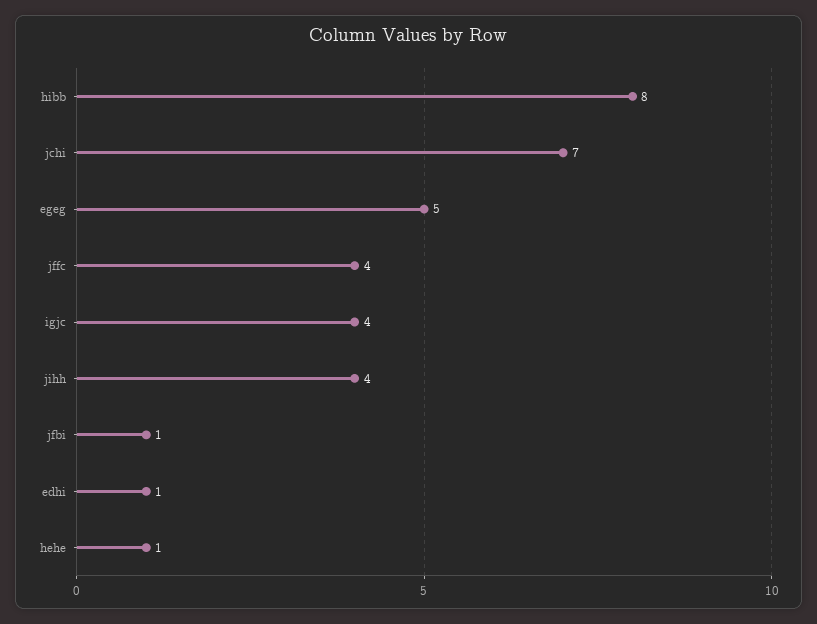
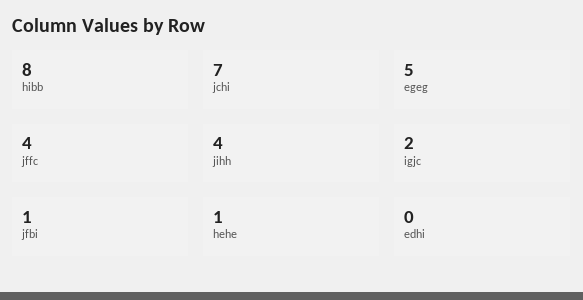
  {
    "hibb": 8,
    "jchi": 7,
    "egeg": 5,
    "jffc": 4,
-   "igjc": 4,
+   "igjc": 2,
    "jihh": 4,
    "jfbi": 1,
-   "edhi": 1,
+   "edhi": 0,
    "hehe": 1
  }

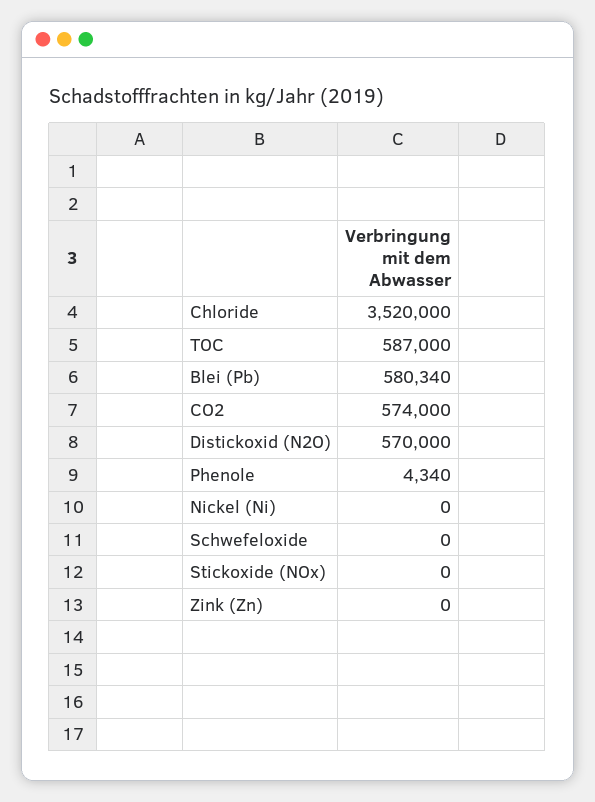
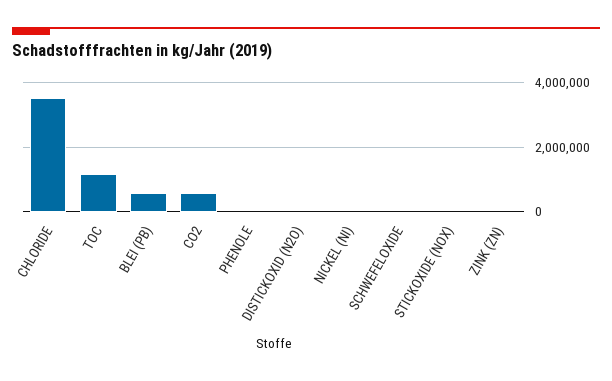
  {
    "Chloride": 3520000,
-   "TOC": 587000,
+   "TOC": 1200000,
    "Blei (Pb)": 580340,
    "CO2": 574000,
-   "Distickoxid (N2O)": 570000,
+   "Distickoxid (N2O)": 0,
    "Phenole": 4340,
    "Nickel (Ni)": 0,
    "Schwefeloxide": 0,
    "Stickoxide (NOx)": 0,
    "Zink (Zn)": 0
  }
======
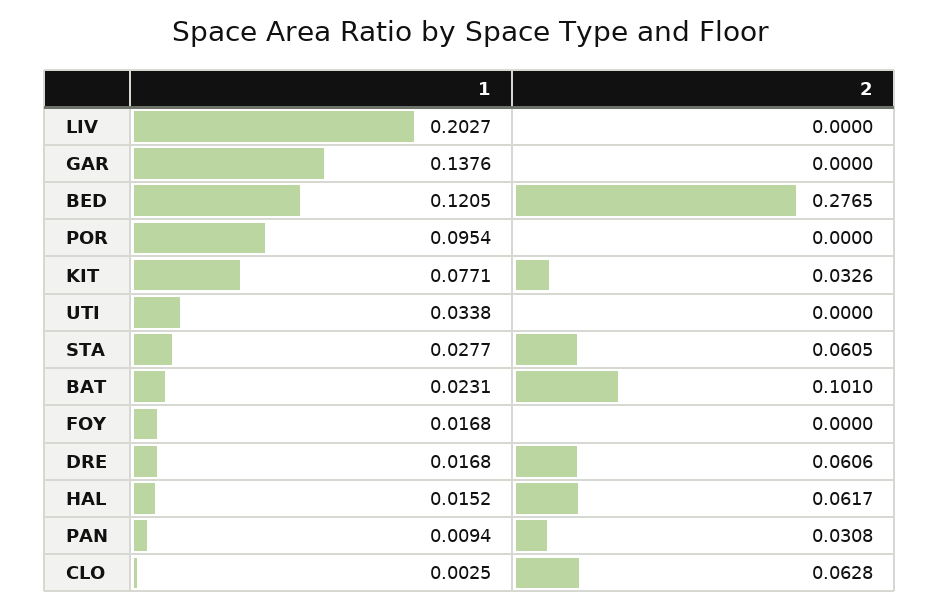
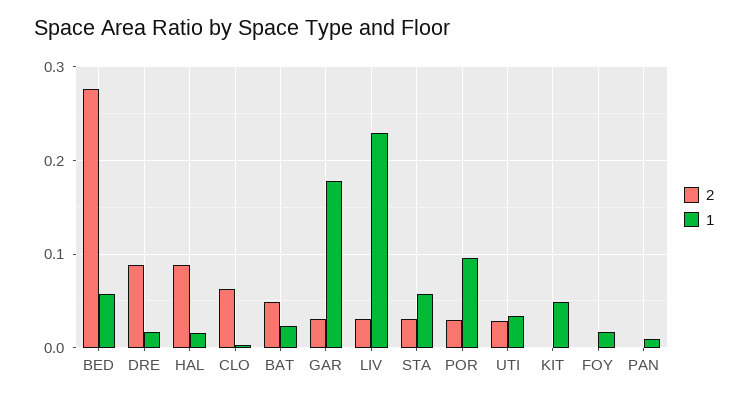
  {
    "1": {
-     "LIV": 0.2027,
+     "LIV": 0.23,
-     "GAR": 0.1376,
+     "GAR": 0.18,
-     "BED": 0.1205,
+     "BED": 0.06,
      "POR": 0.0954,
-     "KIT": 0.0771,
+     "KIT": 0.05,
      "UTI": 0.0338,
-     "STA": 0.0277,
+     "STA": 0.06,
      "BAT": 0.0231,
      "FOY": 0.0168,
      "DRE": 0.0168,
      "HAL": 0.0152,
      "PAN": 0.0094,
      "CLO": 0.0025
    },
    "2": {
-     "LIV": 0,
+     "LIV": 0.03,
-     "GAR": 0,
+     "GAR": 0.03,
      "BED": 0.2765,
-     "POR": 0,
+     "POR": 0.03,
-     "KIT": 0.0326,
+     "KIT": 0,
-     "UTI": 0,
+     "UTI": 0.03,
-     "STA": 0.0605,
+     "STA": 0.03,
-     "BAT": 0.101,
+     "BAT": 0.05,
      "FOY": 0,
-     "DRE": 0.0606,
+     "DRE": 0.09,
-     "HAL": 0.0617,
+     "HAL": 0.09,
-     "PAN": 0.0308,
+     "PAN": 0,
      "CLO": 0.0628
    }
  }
======
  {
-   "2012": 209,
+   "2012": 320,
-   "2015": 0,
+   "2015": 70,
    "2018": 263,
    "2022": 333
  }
======
WHAT YOU WILL DO — Look through the data above. Each line containing the word "Distickoxid" needs to be copied.

RESULT FOR THIS TASK —
-   "Distickoxid (N2O)": 570000,
+   "Distickoxid (N2O)": 0,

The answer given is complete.